*Instructions for the task*:
Work through the data below line by line and say how many lines hold "женских"; give only the number.

= Beginning of Section =

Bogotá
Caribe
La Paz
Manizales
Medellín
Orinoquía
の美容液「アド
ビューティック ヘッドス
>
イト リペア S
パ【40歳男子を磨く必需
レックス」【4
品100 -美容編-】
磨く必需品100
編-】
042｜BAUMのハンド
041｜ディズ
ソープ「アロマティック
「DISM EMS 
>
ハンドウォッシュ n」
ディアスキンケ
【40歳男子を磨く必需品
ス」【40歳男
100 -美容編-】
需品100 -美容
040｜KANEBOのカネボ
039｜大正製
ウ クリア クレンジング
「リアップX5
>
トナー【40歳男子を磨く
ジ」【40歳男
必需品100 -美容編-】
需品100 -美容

= End of Section =
= Beginning of Section =

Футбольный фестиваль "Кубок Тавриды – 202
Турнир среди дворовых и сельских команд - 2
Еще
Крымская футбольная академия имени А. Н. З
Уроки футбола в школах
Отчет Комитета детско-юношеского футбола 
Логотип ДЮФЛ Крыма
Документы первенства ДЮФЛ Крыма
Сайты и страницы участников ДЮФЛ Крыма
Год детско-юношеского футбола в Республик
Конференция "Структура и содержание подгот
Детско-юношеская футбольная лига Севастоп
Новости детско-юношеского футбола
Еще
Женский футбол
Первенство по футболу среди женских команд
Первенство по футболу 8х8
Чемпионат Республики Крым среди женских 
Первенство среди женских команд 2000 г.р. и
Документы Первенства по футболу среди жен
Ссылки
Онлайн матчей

= End of Section =

*Finished task*:
3